Govindh Jayaraman and I met in University. He founded the University of Ottawa’s Entrepreneurs Club and I was there along side him as we built up the club. He was born an entrepreneur and I’ve watched him build business after business. Govindh just does. He gets an idea and starts. What’s amazing is that his businesses have been so diverse from sports clubs, to software companies, to biodiesel production, to bagel shops. He constantly puts himself into states of discomfort, learning and applying his past experiences to create or grow a business. I truly think Govindh only thrives when he puts himself into a situation where he is challenged and is learning. His most recent project, The Paper Napkin Wisdom started as a podcast in early 2014 to collect lessons from entrepreneurs and business leaders. Within two years he built a thriving business as a speaker and consultant on entrepreneurship. Most recently he consolidated many of the lessons into a new book called “The Paper Napkin Wisdom; Your Five Step Plan For Life And Business Success.” Govindh just starts. He gets an idea and applies himself. Like a potter, he knows he wants to build a pot; he starts spinning the wheel, applying the clay, applying his talent, correcting flaws and responding to the molding clay. He isn’t quite sure what the pot will look like when it’s complete or even if it will complete, but he toils at the craft and creates works of art.

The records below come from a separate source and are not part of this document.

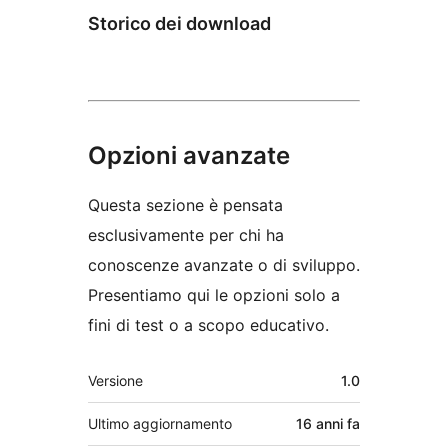
Storico dei download
Opzioni avanzate
Questa sezione è pensata
esclusivamente per chi ha
conoscenze avanzate o di sviluppo.
Presentiamo qui le opzioni solo a
fini di test o a scopo educativo.
Meta
Versione
1.0
Ultimo aggiornamento
16 anni
fa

When my wife and I first moved to Paris, France in 2003 she had recently graduated from university with an occupational therapy certification. She wasn’t sure what she could do in France. She always liked wine and was inspired by the growing niche market Canadian wine producers were creating with Ice Wine. She had an idea to import Canadian Ice Wine and sell it to stores and restaurants. Within a year she had become a wine expert by taking courses, reading many wine books, and travelling to several wineries. She met with an immigration lawyer who helped her get the right working papers to start her business. Once she had her working papers she associated herself with a wine distributor and a wine store in the heart of Paris. As an independent she pounded the streets of Paris and within six months built up a customer list of over eighty different restaurants. I was amazed by her ability to apply herself and just start. In fact, this is a trait that always attracted me to her. When something needs to get done she just does it. When it came to her wine business she didn’t read business books. She read and learned everything she could about wine and the industry and simply started pounding the pavement walking from restaurant to restaurant building an impressive list of customers. Who would have thought a Canadian could penetrate the Paris restaurant market selling obscure wines?
Several years later I ran into the lawyer that helped my wife acquire her working papers. He clearly remembered her and told me he is now lecturing French students on law and business. He uses her story every year to encourage students to acquire an entrepreneurial spirit.
The point is you just need to start and let the idea sprout roots and then care for it, and grow it. It takes time, but you’ll never get anywhere if you don’t just start.